Streamlining Deployment and Management with Git and dbt
Git, the beloved version control system, paired with dbt, offers a match made in data engineering heaven. Together, they provide us with robust workflows for managing changes to our data pipeline4. From collaboration to deployment, Git and dbt ensure that our processes are seamless and efficient. And let’s not forget the concept of infrastructure as code (IAC), which allows us to manage our environments effortlessly, further enhancing our agility and productivity.

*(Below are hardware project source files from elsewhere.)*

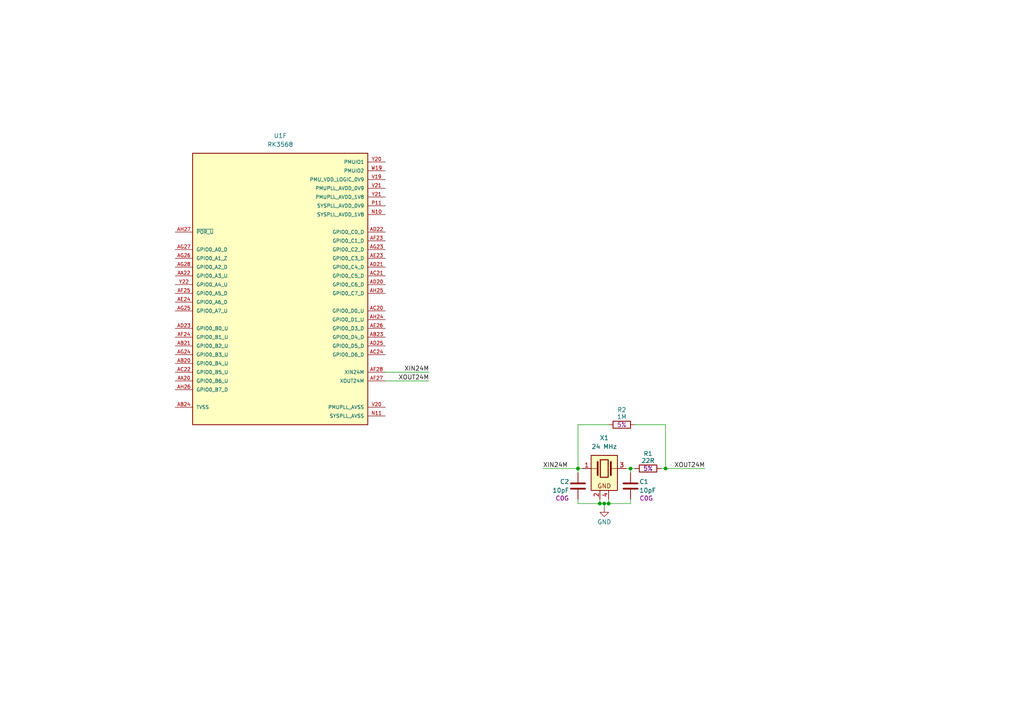
<source format=kicad_sch>
(kicad_sch
	(version 20250114)
	(generator "eeschema")
	(generator_version "9.0")
	(uuid "f15ea6b6-8d75-443d-b35a-22165bac9349")
	(paper "A4")
	
	(junction
		(at 193.04 135.89)
		(diameter 0)
		(color 0 0 0 0)
		(uuid "62e33cb1-c8a4-491c-85c8-ae4b4641b214")
	)
	(junction
		(at 175.26 146.05)
		(diameter 0)
		(color 0 0 0 0)
		(uuid "aaf3bc48-13ea-4f5d-843d-1bd16d9d1ef5")
	)
	(junction
		(at 182.88 135.89)
		(diameter 0)
		(color 0 0 0 0)
		(uuid "ac88f7c7-cedb-4166-8787-a592b062331c")
	)
	(junction
		(at 167.64 135.89)
		(diameter 0)
		(color 0 0 0 0)
		(uuid "d01c09fa-fc13-4f9f-a8f2-3ec7e87451ad")
	)
	(junction
		(at 176.53 146.05)
		(diameter 0)
		(color 0 0 0 0)
		(uuid "d251a0da-3fe1-4a37-936b-83a7b44bf2b3")
	)
	(junction
		(at 173.99 146.05)
		(diameter 0)
		(color 0 0 0 0)
		(uuid "ddee3914-3a31-4539-a7c6-9acd6f7655ed")
	)
	(wire
		(pts
			(xy 175.26 147.32) (xy 175.26 146.05)
		)
		(stroke
			(width 0)
			(type default)
		)
		(uuid "02762d4d-9da0-4c10-9e8f-77ceb46380cd")
	)
	(wire
		(pts
			(xy 124.46 110.49) (xy 111.76 110.49)
		)
		(stroke
			(width 0)
			(type default)
		)
		(uuid "12787cad-d5f2-4ecc-824a-ea8958b61ac5")
	)
	(wire
		(pts
			(xy 167.64 137.16) (xy 167.64 135.89)
		)
		(stroke
			(width 0)
			(type default)
		)
		(uuid "15f63c22-01cd-435b-b717-82b64502a717")
	)
	(wire
		(pts
			(xy 176.53 123.19) (xy 167.64 123.19)
		)
		(stroke
			(width 0)
			(type default)
		)
		(uuid "167de775-b222-412f-a7b7-76fa255678c1")
	)
	(wire
		(pts
			(xy 176.53 144.78) (xy 176.53 146.05)
		)
		(stroke
			(width 0)
			(type default)
		)
		(uuid "1b291841-d9b2-4795-84c2-f2d5f5409a6f")
	)
	(wire
		(pts
			(xy 157.48 135.89) (xy 167.64 135.89)
		)
		(stroke
			(width 0)
			(type default)
		)
		(uuid "43fbcb7e-f8e9-4d08-9e07-acc7ff4fabdb")
	)
	(wire
		(pts
			(xy 173.99 144.78) (xy 173.99 146.05)
		)
		(stroke
			(width 0)
			(type default)
		)
		(uuid "505386c1-c664-45f9-a460-55ff5f57406b")
	)
	(wire
		(pts
			(xy 182.88 144.78) (xy 182.88 146.05)
		)
		(stroke
			(width 0)
			(type default)
		)
		(uuid "5a625dcc-32a8-4b7b-8921-365b8279bf5f")
	)
	(wire
		(pts
			(xy 182.88 137.16) (xy 182.88 135.89)
		)
		(stroke
			(width 0)
			(type default)
		)
		(uuid "5b4bbda6-cd2d-4a5d-b332-b8066ac03ab7")
	)
	(wire
		(pts
			(xy 184.15 123.19) (xy 193.04 123.19)
		)
		(stroke
			(width 0)
			(type default)
		)
		(uuid "63a27523-7499-49ee-b39f-7ebfc2741e09")
	)
	(wire
		(pts
			(xy 182.88 135.89) (xy 181.61 135.89)
		)
		(stroke
			(width 0)
			(type default)
		)
		(uuid "8b6e0ae3-ee10-48fe-bd8e-711b0fea0ee1")
	)
	(wire
		(pts
			(xy 193.04 135.89) (xy 204.47 135.89)
		)
		(stroke
			(width 0)
			(type default)
		)
		(uuid "9022b8a9-a202-49b1-92e9-37939589fca0")
	)
	(wire
		(pts
			(xy 193.04 135.89) (xy 191.77 135.89)
		)
		(stroke
			(width 0)
			(type default)
		)
		(uuid "a4edf6a6-57ae-4acf-adc2-dfd2428b043d")
	)
	(wire
		(pts
			(xy 167.64 135.89) (xy 168.91 135.89)
		)
		(stroke
			(width 0)
			(type default)
		)
		(uuid "ac74b35c-bb5a-4a1d-a7d6-0c58b6a1a8bc")
	)
	(wire
		(pts
			(xy 176.53 146.05) (xy 182.88 146.05)
		)
		(stroke
			(width 0)
			(type default)
		)
		(uuid "b0a0938f-05ec-4c1c-bbbf-f19367be1f21")
	)
	(wire
		(pts
			(xy 184.15 135.89) (xy 182.88 135.89)
		)
		(stroke
			(width 0)
			(type default)
		)
		(uuid "b779c0b0-bb22-435b-9b95-bc525eb07ac8")
	)
	(wire
		(pts
			(xy 124.46 107.95) (xy 111.76 107.95)
		)
		(stroke
			(width 0)
			(type default)
		)
		(uuid "ca4a4ad9-599a-4f0c-93e3-4a41e87d2ff9")
	)
	(wire
		(pts
			(xy 173.99 146.05) (xy 175.26 146.05)
		)
		(stroke
			(width 0)
			(type default)
		)
		(uuid "d8eb2163-5373-45a3-a8d6-d903780d9ce2")
	)
	(wire
		(pts
			(xy 167.64 144.78) (xy 167.64 146.05)
		)
		(stroke
			(width 0)
			(type default)
		)
		(uuid "dbaed287-e101-48e1-85ea-8feb2564062f")
	)
	(wire
		(pts
			(xy 167.64 146.05) (xy 173.99 146.05)
		)
		(stroke
			(width 0)
			(type default)
		)
		(uuid "de818f68-3d49-4c31-8326-5e1179549644")
	)
	(wire
		(pts
			(xy 176.53 146.05) (xy 175.26 146.05)
		)
		(stroke
			(width 0)
			(type default)
		)
		(uuid "e0c321c4-942d-42d6-b8ee-30193a293e47")
	)
	(wire
		(pts
			(xy 167.64 123.19) (xy 167.64 135.89)
		)
		(stroke
			(width 0)
			(type default)
		)
		(uuid "eced6582-7bbc-4211-945d-62d615649d79")
	)
	(wire
		(pts
			(xy 193.04 123.19) (xy 193.04 135.89)
		)
		(stroke
			(width 0)
			(type default)
		)
		(uuid "f7dda693-eecc-4133-8df3-e6a04f5ef199")
	)
	(label "XOUT24M"
		(at 204.47 135.89 180)
		(effects
			(font
				(size 1.27 1.27)
			)
			(justify right bottom)
		)
		(uuid "91219ea1-dd00-4dea-995b-c15ab97fc144")
	)
	(label "XIN24M"
		(at 157.48 135.89 0)
		(effects
			(font
				(size 1.27 1.27)
			)
			(justify left bottom)
		)
		(uuid "d3220ba6-003b-43a8-91bd-8f0d745d20de")
	)
	(label "XOUT24M"
		(at 124.46 110.49 180)
		(effects
			(font
				(size 1.27 1.27)
			)
			(justify right bottom)
		)
		(uuid "de78a4ab-2075-4329-ab4c-2a8e13f99df9")
	)
	(label "XIN24M"
		(at 124.46 107.95 180)
		(effects
			(font
				(size 1.27 1.27)
			)
			(justify right bottom)
		)
		(uuid "efc0ba89-7924-4dfb-80da-d13eaffd19ff")
	)
	(symbol
		(lib_id "RK3568:RK3568")
		(at 81.28 82.55 0)
		(unit 6)
		(exclude_from_sim no)
		(in_bom yes)
		(on_board yes)
		(dnp no)
		(fields_autoplaced yes)
		(uuid "1def3f89-b0f9-4d99-b148-2a63665653fa")
		(property "Reference" "U1"
			(at 81.28 39.37 0)
			(effects
				(font
					(size 1.27 1.27)
				)
			)
		)
		(property "Value" "RK3568"
			(at 81.28 41.91 0)
			(effects
				(font
					(size 1.27 1.27)
				)
			)
		)
		(property "Footprint" "RK3568:BGA636C65P28X28_1900X1900X168"
			(at 81.28 82.55 0)
			(effects
				(font

... [52088 chars truncated]
</source>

Gone are the days of siloed engineers manually QAing functional logic and data accuracy only to move on to the next task without any insight into the data drift or bug introduction. Peer-reviewed and tested code is now version-controlled and can be rolled back at any point with confidence and ease. A single framework for all engineers to operate in allows a central location for version control and peer review. Leveraging tools like linting, testing, and documentation means all engineers are rowing in the same direction and using the same tools.
Lucky for us we already installed and configured pre-commit checks to enforce our conventions at a local development level. This same configuration can be leveraged in our CI workflow using git actions. Here is an example git action workflow that performs the same pre-commit checks when a PR is created in the project repo using a prepackaged git action:
# .githb/workflows/pre-commit.yaml
name: pre-commit-checks
on:
pull_request:
push:
branches: [main]
jobs:
pre-commit-checks:
runs-on: ubuntu-latest
environment: pre-commit-env
env:
DBT_PROFILE_DIR: .
CI_PROFILE: .github/ci_profiles/profiles.yml
# additional env variables here
steps:
- uses: actions/checkout@v4
- name: Load DBT Profile
run: |
echo "COPY ci profiles.yml to root directory"
cp $CI_PROFILE ./profiles.yml
- name: Install Python
uses: actions/setup-python@v5
with:
python-version: '3.11'
cache: pip
- name: Install Python dependencies
run: pip install -r requirements.txt
- name: Cache DBT packages
uses: actions/cache@v4
with:
path: dbt_packages
key: ${ runner.os }-dbt-packages-${ hashFiles('**/packages.yml') }
restore-keys: ${ runner.os }-dbt-packages-${ hashFiles('**/packages.yml') }
- name: Install DBT Packages
run: dbt deps
- name: Run Validations
uses: pre-commit/action@v3.0.1
Now when a data engineer creates a pull request introducing new models, macros, and properties, they can do so with confidence. Working as a team to establish these conventions ensures that we are all working in the same direction. It all comes together to ensure that our code is formatted, meets minimum requirements, and is well documented.
Conclusion
As we reach the end of our journey, one thing becomes abundantly clear: the fusion of CoC principles and modern data warehousing tools has ushered in a new era of possibility. By embracing CoC, ensuring data quality with dbt, and streamlining deployment with Git, we empower ourselves to navigate the complexities of data engineering with grace and confidence. So, fellow data enthusiasts, let us continue to push the boundaries of what’s possible, one line of code at a time.
In the words of Ruby on Rails creator David Heinemeier Hansson, “Convention over configuration is a developer’s best friend.” And in the world of data engineering, it’s a mantra worth embracing.